Congo-Brazzaville: Parc agro industriel - Matata Ponyo exhume le dossier Bukanga Lonzo

L'ex-Premier ministre met l'échec du vaste projet éminemment social sur le dos de ceux qui ont eu à le gérer juste après son départ de la primature.

Lancé avec pompe par l'ancien président de la République, Joseph Kabila, le parc agro industriel de Bukanga Lonzo, érigé dans la province de Kwango, a fait long feu. Tous les bienfaits dont on a fait miroiter la population en termes d'autosuffisance alimentaire se sont révélés de la poudre aux yeux. Aujourd'hui, cet ouvrage qui incarnait l'espoir de tout un peuple est à l'arrêt après avoir englouti des fonds énormes. Près de cent-cinquante millions de dollars partis en fumée ! Ce montant représente le coût global de l'investissement tel que matérialisé par le contrat de gré à gré signé sous le Premier ministre, Matata Ponyo, avec la firme Africom commodities Ltd.

Sujet aux spéculations sur sa gestion de ce dossier, l'ex-Premier ministre a profité de la tribune qui lui a été offerte, le 20 septembre, par la plate-forme « Investir pour un Congo émergent », pour répliquer et donner sa version des faits. C'était dans la salle Show buzz à Kinshasa alors qu'il déroulait sur le thème « Leadership et bonne gouvernance ».

D'emblée, Augustin Matata Ponyo s'est plaint du fait que ce grand projet social n'a pas résisté à l'épreuve du temps. Il a fallu qu'il quitte ses fonctions de Premier ministre pour qu'on en parle plus. Un échec qu'il met sur le dos de ceux qui l'ont succédé à la primature. « Ce fut un projet d'une importance vitale pour les Congolais en général. Il a même servi d'inspiration pour d'autres pays africains. Je regrette qu'il soit négligé aujourd'hui », a-t-il indiqué.
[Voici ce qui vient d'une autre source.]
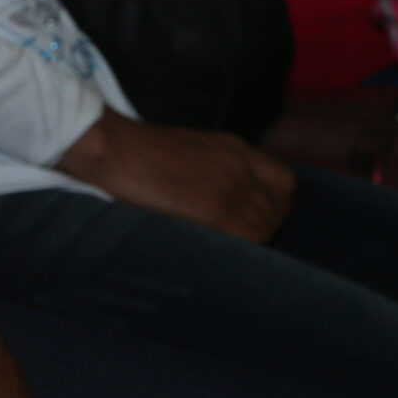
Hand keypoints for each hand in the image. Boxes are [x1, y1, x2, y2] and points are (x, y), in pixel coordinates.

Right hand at [55, 110, 295, 244]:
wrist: (112, 146)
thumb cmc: (136, 150)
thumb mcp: (188, 149)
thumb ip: (214, 167)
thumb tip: (221, 198)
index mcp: (234, 147)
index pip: (285, 182)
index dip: (274, 204)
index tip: (254, 217)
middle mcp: (242, 166)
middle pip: (280, 209)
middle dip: (264, 226)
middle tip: (234, 238)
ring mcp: (232, 188)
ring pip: (266, 229)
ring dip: (250, 242)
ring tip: (220, 246)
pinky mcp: (216, 210)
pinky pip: (249, 240)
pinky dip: (239, 251)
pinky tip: (214, 251)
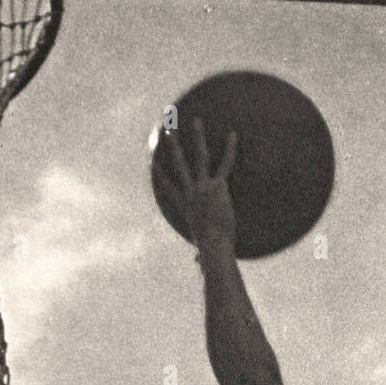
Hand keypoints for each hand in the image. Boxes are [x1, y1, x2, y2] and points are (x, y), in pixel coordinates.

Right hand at [153, 118, 237, 249]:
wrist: (215, 245)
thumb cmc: (210, 251)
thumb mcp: (202, 250)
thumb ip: (200, 256)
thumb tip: (199, 265)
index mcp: (184, 205)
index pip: (168, 187)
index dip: (159, 174)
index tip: (151, 160)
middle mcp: (191, 192)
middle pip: (177, 163)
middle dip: (170, 144)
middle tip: (165, 128)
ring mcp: (203, 187)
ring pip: (198, 157)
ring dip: (196, 137)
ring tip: (195, 120)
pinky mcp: (218, 186)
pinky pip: (225, 164)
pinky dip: (231, 150)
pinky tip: (234, 134)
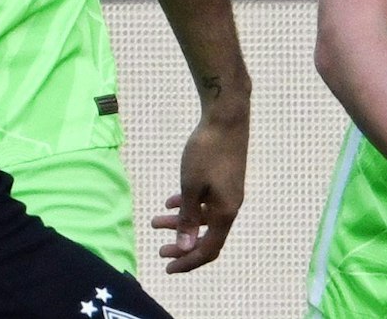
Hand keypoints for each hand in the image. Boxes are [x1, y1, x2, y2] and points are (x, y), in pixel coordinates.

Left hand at [151, 103, 248, 272]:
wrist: (226, 118)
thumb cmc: (206, 151)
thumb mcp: (190, 186)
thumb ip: (187, 218)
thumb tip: (185, 249)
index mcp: (225, 213)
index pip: (208, 249)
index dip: (188, 262)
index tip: (168, 268)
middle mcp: (230, 207)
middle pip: (206, 237)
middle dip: (182, 246)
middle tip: (160, 252)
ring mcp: (228, 193)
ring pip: (203, 218)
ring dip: (180, 223)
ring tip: (155, 222)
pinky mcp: (225, 180)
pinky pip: (206, 202)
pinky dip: (189, 205)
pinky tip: (170, 202)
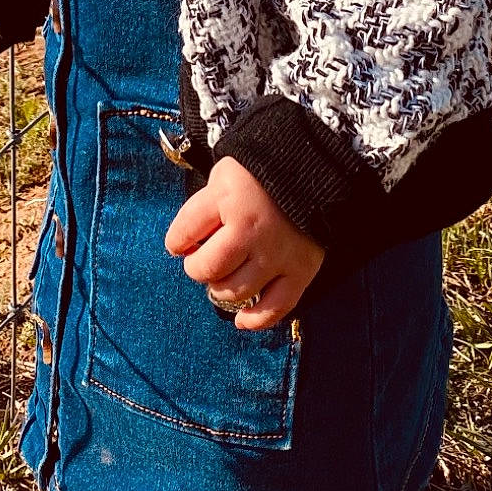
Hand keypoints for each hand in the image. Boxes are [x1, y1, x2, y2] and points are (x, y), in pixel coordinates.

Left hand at [164, 157, 324, 330]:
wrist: (315, 170)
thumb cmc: (260, 175)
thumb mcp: (224, 176)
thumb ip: (203, 207)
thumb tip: (183, 246)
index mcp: (230, 199)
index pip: (183, 232)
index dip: (176, 241)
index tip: (181, 243)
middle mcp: (253, 231)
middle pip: (207, 268)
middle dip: (198, 267)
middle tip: (205, 259)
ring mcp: (278, 254)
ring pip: (234, 291)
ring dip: (222, 289)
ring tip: (226, 276)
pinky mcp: (301, 271)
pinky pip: (274, 308)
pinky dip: (254, 320)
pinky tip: (241, 319)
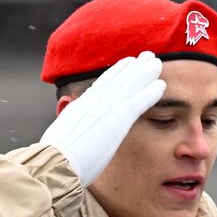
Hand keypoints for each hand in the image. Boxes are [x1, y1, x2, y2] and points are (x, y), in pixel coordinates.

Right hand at [40, 52, 164, 186]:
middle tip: (147, 56)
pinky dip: (150, 92)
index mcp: (82, 103)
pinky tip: (161, 85)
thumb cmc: (56, 154)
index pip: (103, 83)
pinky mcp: (118, 119)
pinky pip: (139, 102)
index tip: (128, 62)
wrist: (57, 161)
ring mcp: (107, 108)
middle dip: (134, 67)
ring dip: (145, 73)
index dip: (117, 71)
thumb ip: (69, 114)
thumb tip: (67, 105)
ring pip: (130, 85)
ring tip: (156, 64)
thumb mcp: (61, 128)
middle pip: (119, 79)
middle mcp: (95, 101)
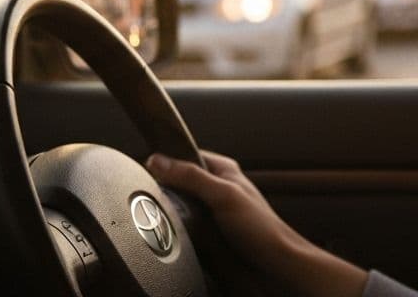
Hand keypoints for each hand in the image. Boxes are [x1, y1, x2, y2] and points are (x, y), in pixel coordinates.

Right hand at [147, 150, 368, 296]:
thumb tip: (158, 160)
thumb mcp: (224, 195)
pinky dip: (175, 226)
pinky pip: (183, 223)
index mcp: (223, 169)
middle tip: (150, 196)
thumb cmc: (260, 228)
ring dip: (169, 210)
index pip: (184, 154)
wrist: (274, 263)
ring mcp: (211, 209)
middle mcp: (216, 186)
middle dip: (164, 188)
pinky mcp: (208, 229)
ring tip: (161, 215)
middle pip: (177, 181)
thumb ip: (192, 176)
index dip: (164, 160)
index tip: (144, 169)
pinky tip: (172, 231)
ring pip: (178, 203)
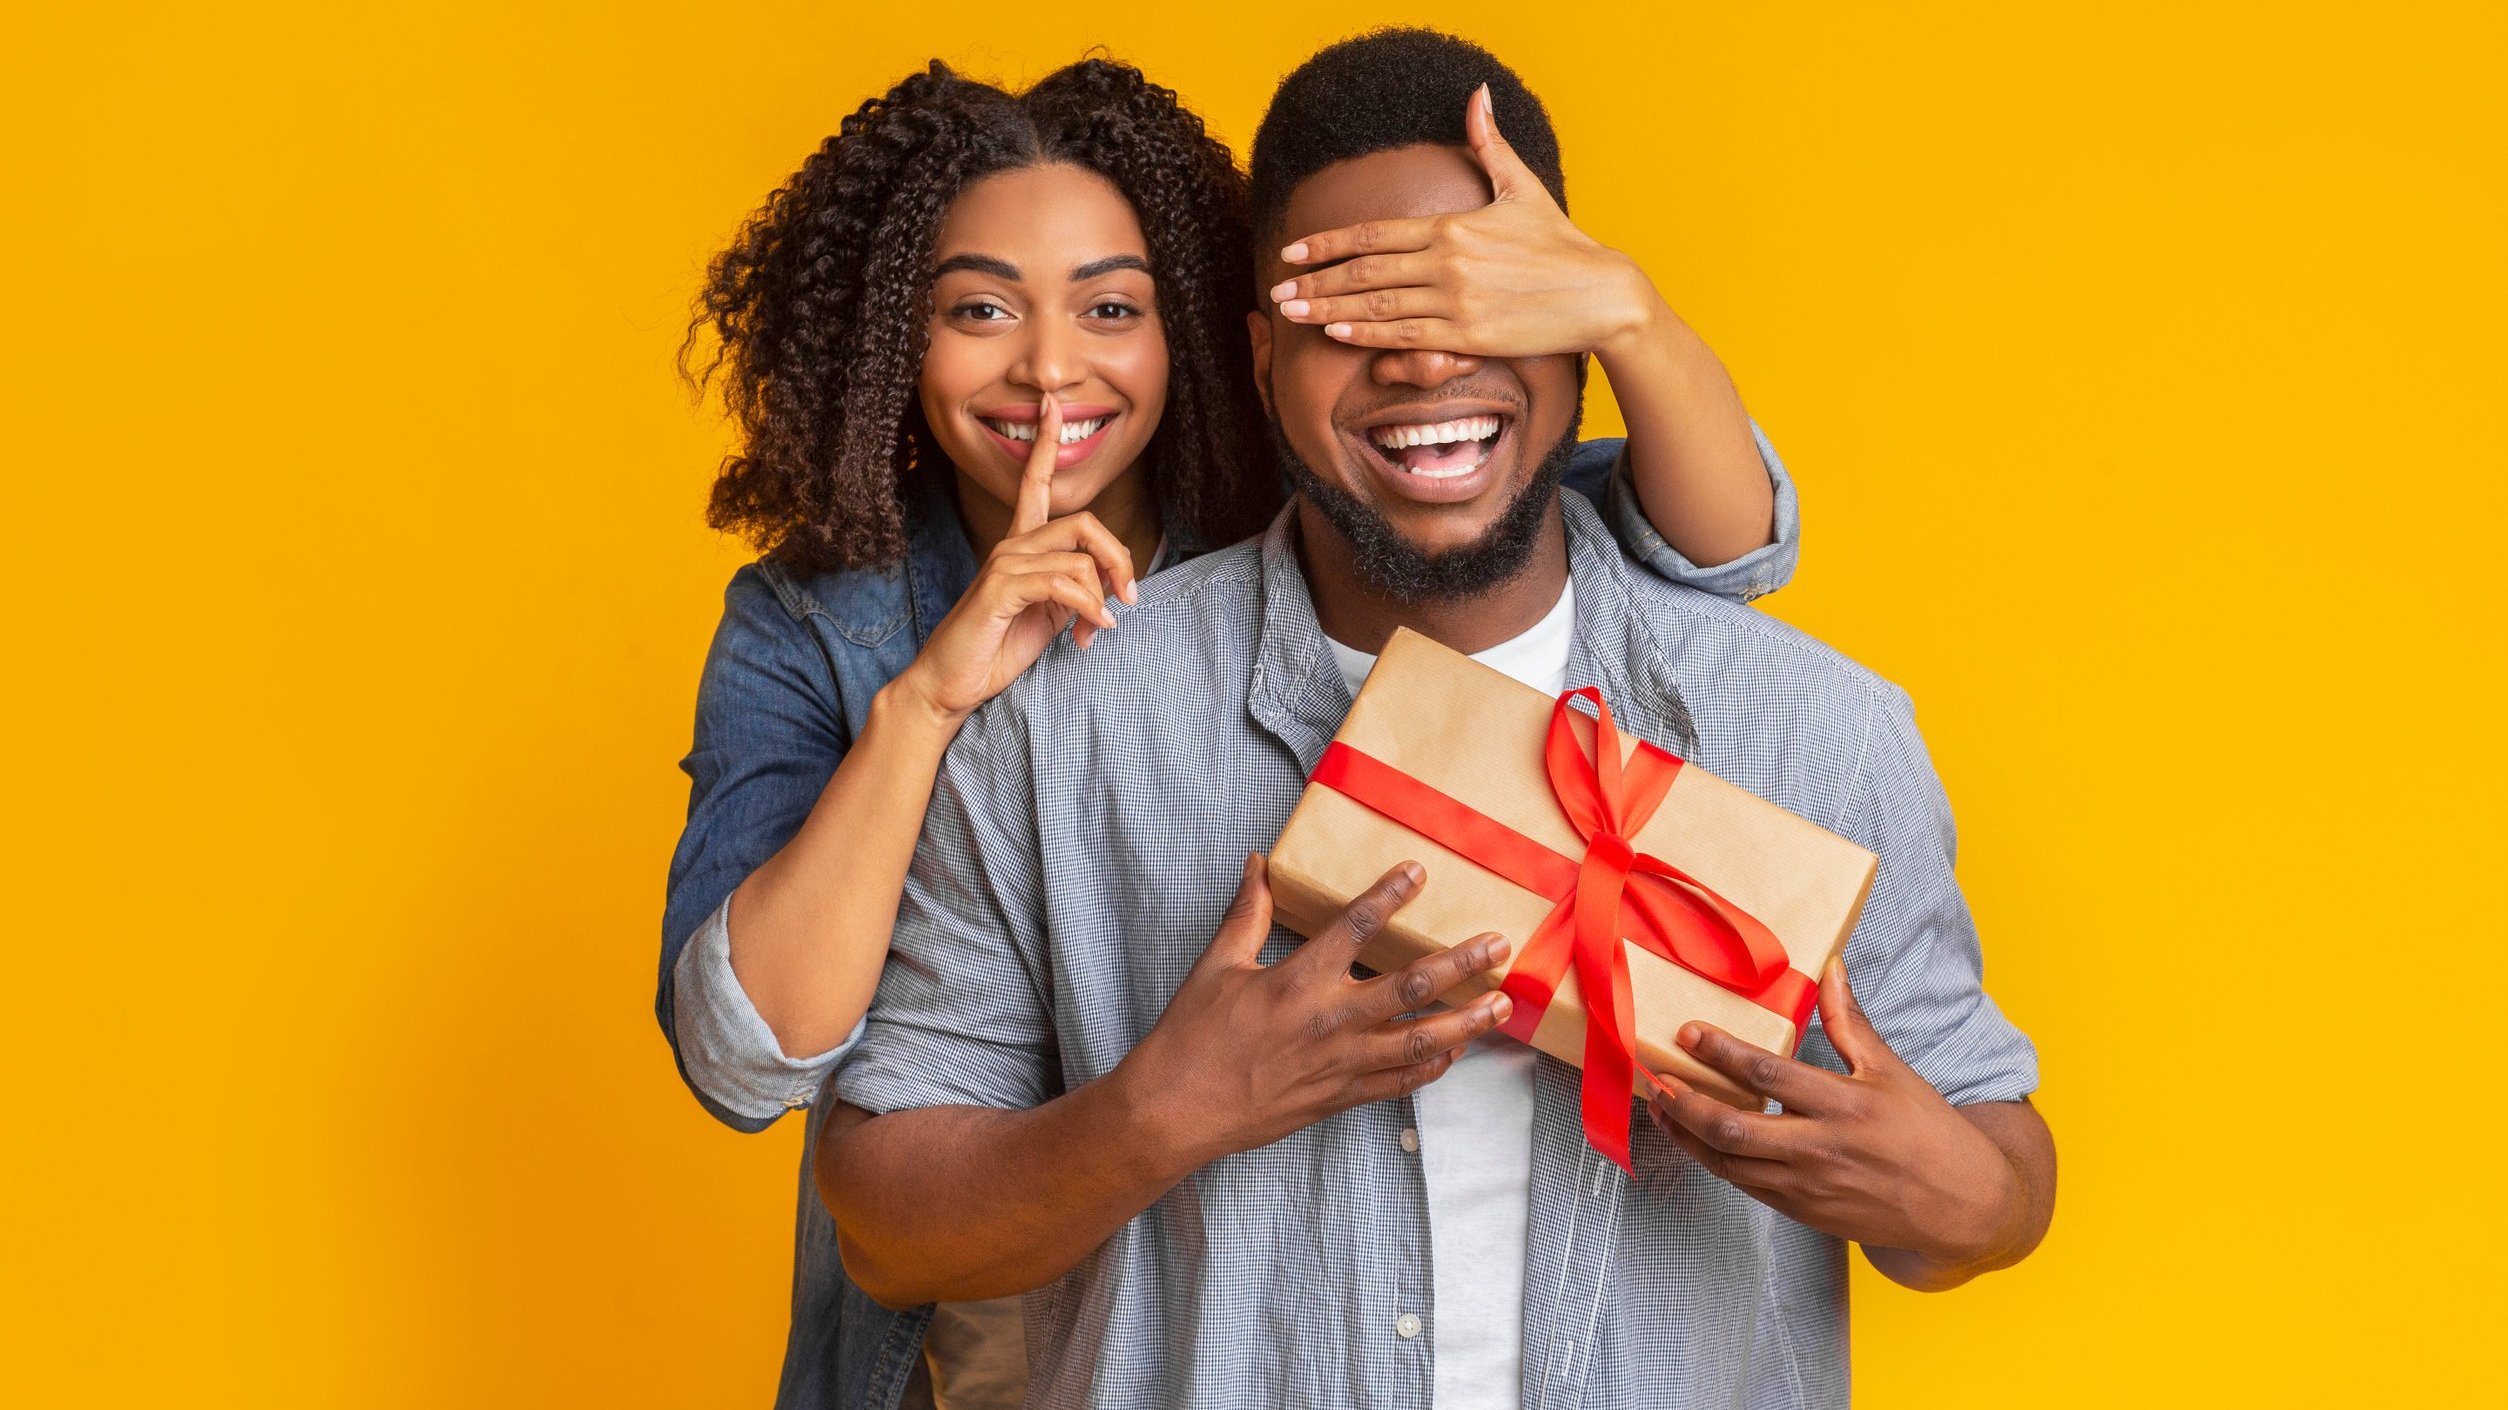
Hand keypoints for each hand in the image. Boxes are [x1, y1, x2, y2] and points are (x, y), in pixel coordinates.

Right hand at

« Bukanga Lokonzo n'a pas été une ferme, parce que les gens ont tendance à confondre. C'est un projet agro-industriel. Laissez-moi vous dire que l'exemple de Bukanga Lonzo a déjà été copié par d'autres pays mais qui sont en train de le finaliser. Moi, je n'étais plus au gouvernement. Un expert d'une institution internationale est venu me chercher pour me dire qu'il ne comprenait pas pourquoi ce projet qui devait servir de modèle dans l'Afrique subsaharienne était étouffé de cette manière (... ). Etant un projet, ça ne pouvait s'arrêter avec le départ d'une personne. Ça ne peut pas être combattu comme si c'était un projet d'une personne ».

En fait, Matata Ponyo tente de se dédouaner de cette affaire et refuse d'y être mêlé car il n'était pas dans son exécution après avoir posé les fondamentaux. « Lorsque l'on me posera la question sur Bukanga Lonzo, je répondrai. Mais il faudra aussi que ceux qui l'ont géré après nous disent pourquoi ils ont arrêté un projet aussi important pour la population congolaise », a-t-il martelé. Il est prêt à en découdre avec ses pourfendeurs lorsque le dossier sera porté sur la place publique pour « que tout le monde sache qui est responsable de l'arrêt de ce projet aussi important ». Au-delà de tout, il pense qu'il est encore possible de relancer ce projet qui permet de produire localement ce que le pays peut importer.

Ce qui est sûr est que Bukanga Lonzo a été mal géré. Les fonds mis à sa disposition ont été dilapidés par des gestionnaires véreux. Jamais les états financiers du projet n'ont été soumis à un audit sérieux. Il est temps que la justice se saisisse de ce dossier afin que les responsabilités soient clairement établies.